Organizing for Equality: The NAACP
At the beginning of the 1900s the conditions for people of color, and particularly Black people in the US were incredibly unequal. Most Black people in the US were descendants of people who had lived in slavery in the US, and particularly in the South they experienced legal segregation, limitations on civil rights and liberties, and high rates of violence including lynching. During this period several groups began organizing, particularly around defending rights won under the thirteenth, fourteenth and fifteenth amendments. The NAACP (National Association for the Advancement of Colored People) was one of these groups.
W.E.B. Du Bois and the Niagara Movement
W.E.B. Du Bois was a scholar and activist committed to full civil rights for all people. His worked extended beyond the US, and he was also a Pan-Africanist and supported anti-colonial actions in Africa and Asia.
In 1905 Du Bois along with William Monroe Trotter convened the first meeting of the Niagara Movement in Niagara Falls in Ontario. This group of Black activists and scholars called for full civil liberties and an end to racial discrimination. Their approach contrasted with other groups at the time calling for more gradual reform.
The NAACP
In 1909 the NAACP formed, the fist call for a meeting was send out by a group of white liberals appalled by the continued violence committed against Black people in the US . W.E.B. Du Bois was one of a small group of Black participants in the first meeting, and his focus on defending the rights granted in the thirteenth, fourteenth and fifteenth amendments and eliminate race prejudice were adopted by the group.
The NAACP
W.E.B. Du Bois and Mary White Ovington were two of the founding officers of the NAACP.

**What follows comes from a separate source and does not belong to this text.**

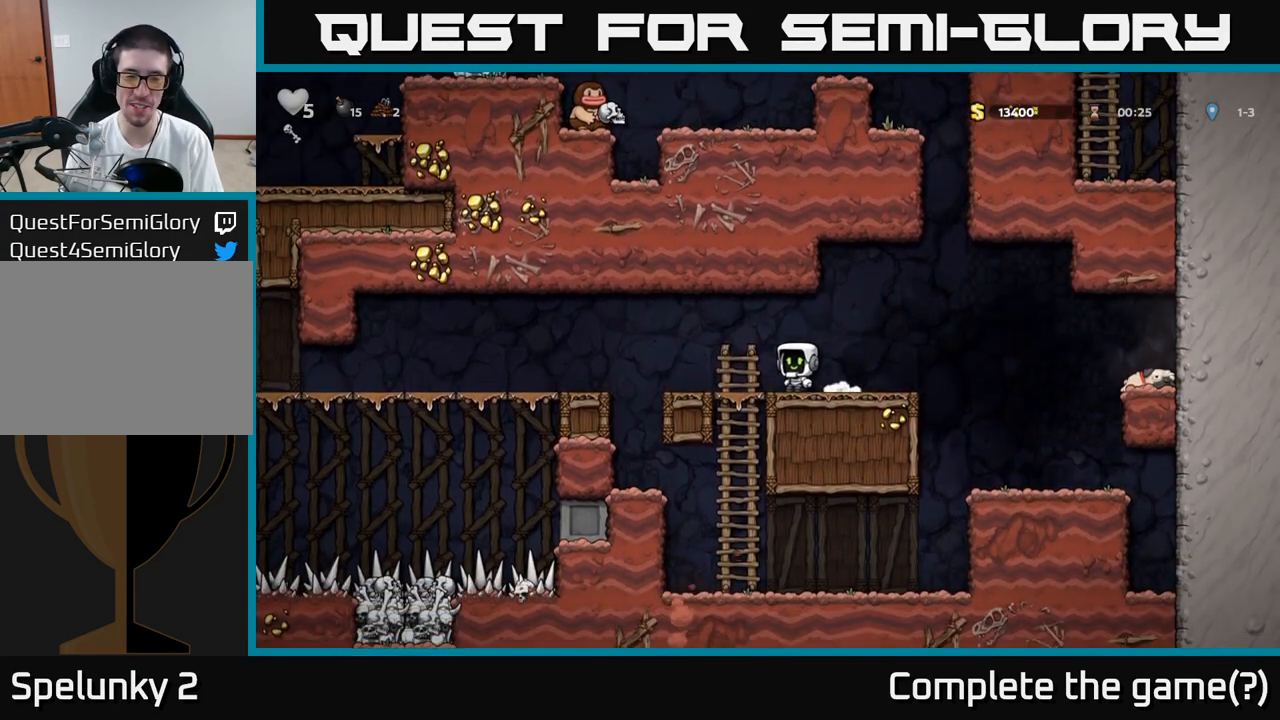
{"dt_ms": 500, "buttons": [], "events": [[200, "A", "down"], [317, "A", "up"]]}
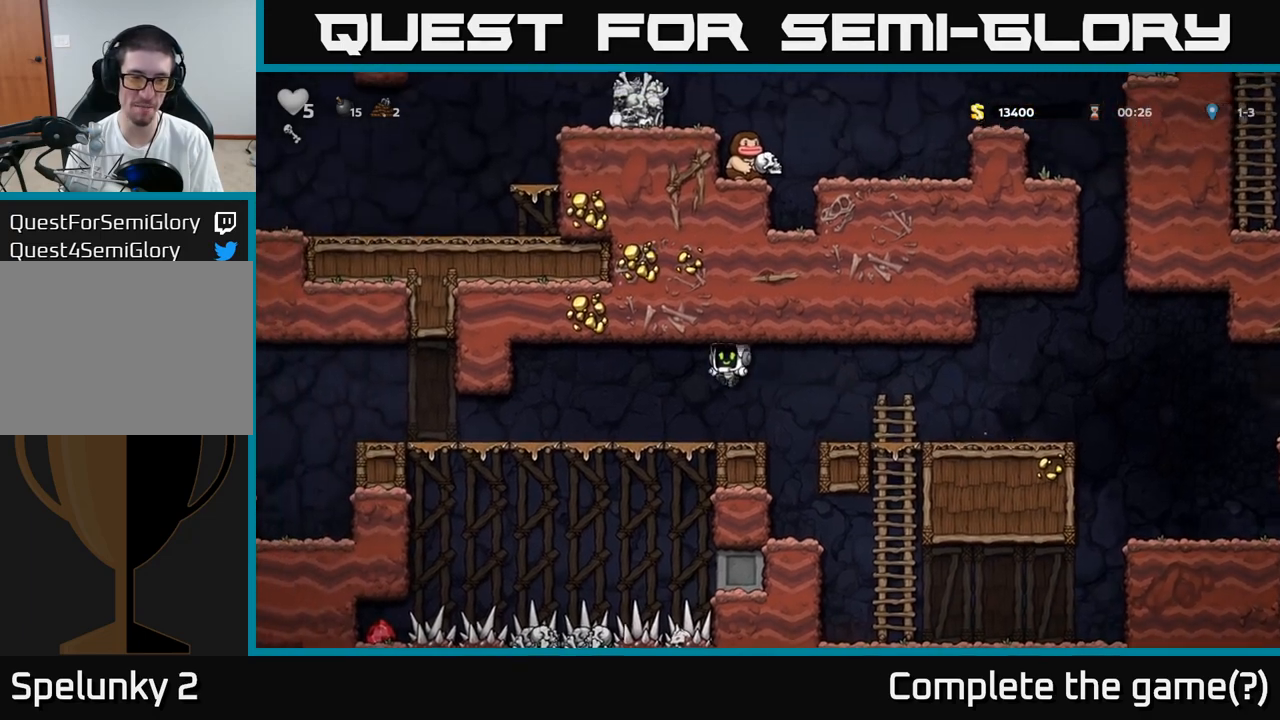
{"dt_ms": 500, "buttons": [], "events": []}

The NAACP focused on recruiting members and local organizing. Branch offices were established in cities such as Washington DC, Kansas City MO, Detroit MI, and Boston MA. by 1919 they had tens of thousands of members and hundreds of local chapters.
In the early years the NAACP campaigned vigorously against lynching, voter suppression laws, for education rights, and blocked the nomination of a segregationist Supreme Court Judge. During the great depression the NAACP moved to organizing around the disproportionate impact of the depression on Black workers, and worked with willing unions to help secure jobs.